Christlich geprägte Schöpfermythen

Die Charaktere aus dem Neuen Testament (Maria, Jesus und Petrus) sind jedenfalls jünger als die traditionellen Darstellungen von Gott und velnias. In einigen Sagen haben Maria und Jesus Gott ersetzt, während velnias Rolle von Petrus übernommen wurde, doch der Inhalt blieb relativ unverändert. So kommt es, dass Petrus kein positiver Charakter ist und den Narren gibt.

Einige Beispiele: Gott gab dem Mann Überlegenheit, doch Petrus wollte sie den Frauen zusprechen. So kam es, dass eine Frau ihn verprügelte und ihm die Haare ausriss, weshalb er jetzt eine Glatze hat.

Gott befahl Petrus, eine alte Frau und einen velnias zu trennen, die miteinander kämpften. Petrus schlug ihnen die Köpfe ab – und als er versuchte, sie wieder anzubringen, verwechselte er sie.

Gott befahl Petrus, den Menschen Regen zu bringen, wenn sie darum bitten, doch Petrus gab ihnen Regen während der Heuernte.

Als Ergebnis der Handlungen von Gott, velnias und den anderen Charakteren nimmt die Welt ihre heutige Form an, was am Ende immer erwähnt wird. „Seit dieser Zeit ist die Sonne nur noch tagsüber zu sehen und der Mond und die Sterne scheinen nachts.“ „Und so steht die Sonne bis heute am Himmel.“ „Und deshalb hat der Strandläufer heute keinen Schwanz, und die Bachstelze fliegt umher und präsentiert stolz ihre Schwanzfedern.“ Am Ende eines Schöpfungsmythos steht somit immer eine geordnete, vollständige Welt, auch wenn sie nicht im Detail beschrieben wird.

Andere mythische Schöpfer

Sagen mit Gott und velnias sind die beliebten „Klassiker“ unter den litauischen Schöpfungsmythen, es gibt jedoch auch welche, in denen personifizierte Himmelskörper (Sonne, Mond, Erde), Perkunas (der Donnergott und mystische Schmied), der Riese Spjudas, der erste Mensch Adam, Noah, Maria (die Gottesmutter), Jesus, die Heiligen, normale Menschen, wilde Tiere, Nutztiere, Vögel und Pflanzen vorkommen. Je nach Geschichte handeln sie bewusst und zielstrebig oder auch nicht.

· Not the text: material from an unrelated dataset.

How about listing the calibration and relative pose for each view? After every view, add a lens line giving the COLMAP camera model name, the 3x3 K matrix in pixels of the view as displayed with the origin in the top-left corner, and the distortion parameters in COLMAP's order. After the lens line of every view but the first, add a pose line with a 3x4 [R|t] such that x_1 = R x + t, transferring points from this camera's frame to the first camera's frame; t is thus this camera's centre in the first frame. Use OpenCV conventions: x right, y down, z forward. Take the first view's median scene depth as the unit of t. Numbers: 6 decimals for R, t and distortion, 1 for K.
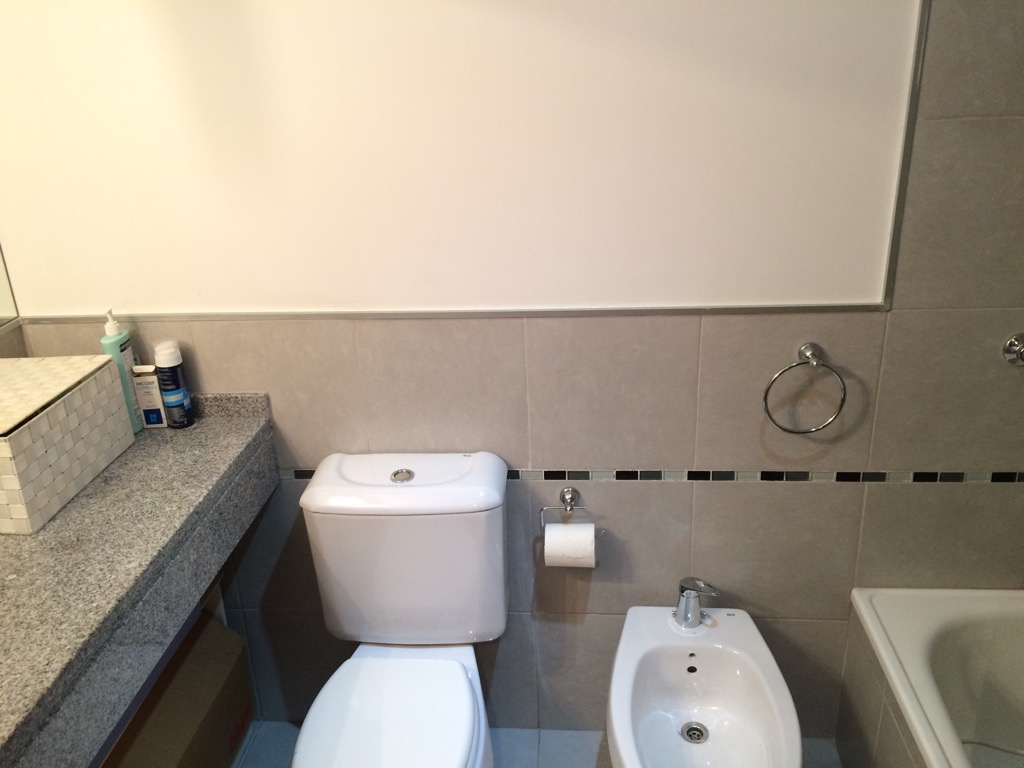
lens RADIAL K [[881.8, 0, 512.0], [0, 881.8, 384.0], [0, 0, 1]] dist [0.096053, -0.116785]
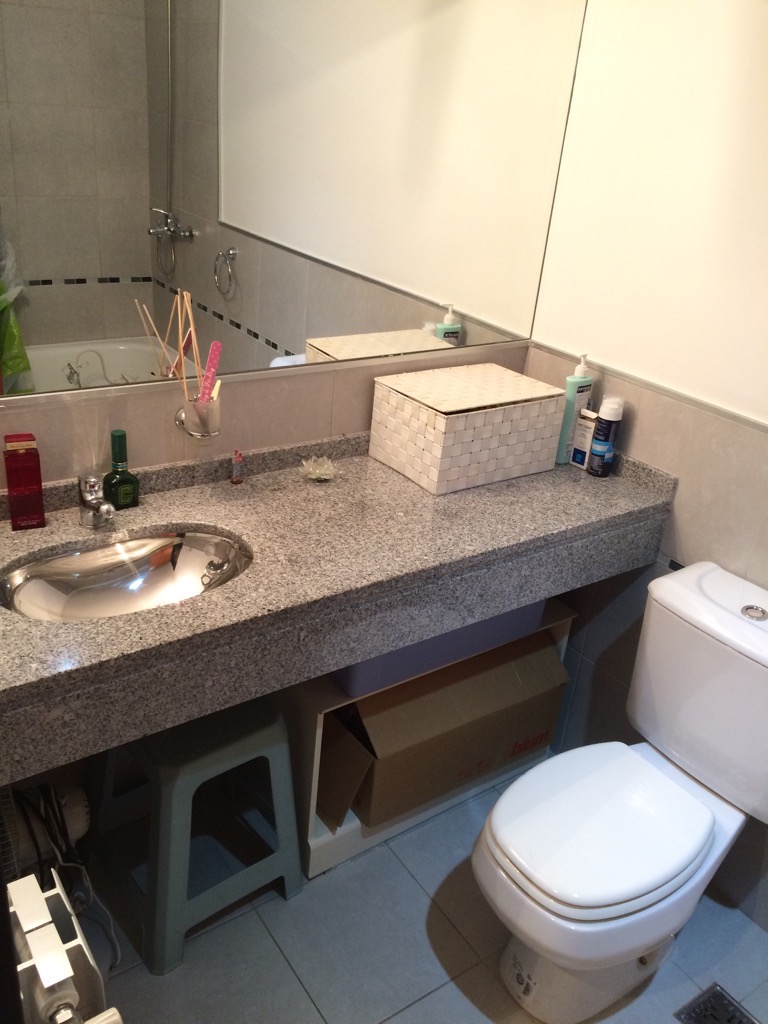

Einige Beispiele: Perkunas sehnte sich nach Licht, verbrachte sechs Jahre damit, die Sonne zu schmieden, stieg auf das Dach des höchsten Hauses und warf sie an den Himmel.

Sonne und Mond lagen im Streit um die Erde, deshalb entschied Perkunas, dass die Sonne ihre Tochter Erde bei Tag beschützen solle und der Mond bei Nacht.

Um ein faules Pferd zu bestrafen, entschieden Maria und Jesus, dass es immer grasen und doch nie satt werden solle. Sie dankten dem Haselbusch, indem sie ihm herunterhängende Zweige schenkten, sie belohnten einen guten Bauern, indem sie seine Handschuhe in eine Katze verwandelte, die für ihn die Mäuse jagte.

Als Adam spazieren ging, entstanden aus seinen Fußstapfen Berge, doch wo er nicht hintrat, Sümpfe und unfruchtbares Land.

Als ein Band um ein Fass Noahs brach, verwandelte es sich in den Regenbogen.

Die Sonne fiel von einem Esel, versuchte sich an den Ohren festzuhalten und zog sie dabei lang, außerdem hinterließ sie einen Streifen auf seinem Rücken.

Da all diese Charaktere dieselbe Funktion erfüllen wie Gott und velnias, lässt sich ihre gemeinsame Abstammung leicht herleiten. Die personifizierten Himmelskörper, Perkunas, der Schmied, und der Riese Spjudas gehören alle zu einer frühen Periode der Mythologie, die vom Christentum nicht berührt wurde. Sie sind damit möglicherweise noch älter als die Sagen mit Gott und velnias. Allerdings gibt es nur sehr wenige Aufzeichnungen dieser vereinzelten archaischen Mythen, und ihre Authentizität ist nicht belegt. Möglicherweise wurden sie erst später unter Verwendung der alten Bilder geschaffen.